* WORK TO COMPLETE
Where the records below show the word "graduates" in a line, please copy that line.
*** Begin section ***
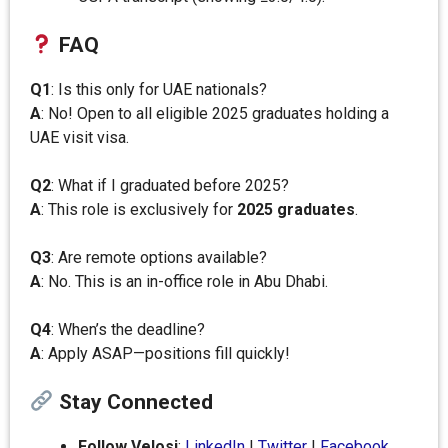
FAQ
Q1
: Is this only for UAE nationals?
A
: No! Open to all eligible 2025 graduates holding a
UAE visit visa.
Q2
: What if I graduated before 2025?
A
: This role is exclusively for
2025 graduates
.
Q3
: Are remote options available?
A
: No. This is an in-office role in Abu Dhabi.
Q4
: When’s the deadline?
A
: Apply ASAP—positions fill quickly!
Stay Connected
Follow Velosi
:
LinkedIn
|
Twitter
|
Facebook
*** End section ***
* RESPONSE AREA
: No! Open to all eligible 2025 graduates holding a
2025 graduates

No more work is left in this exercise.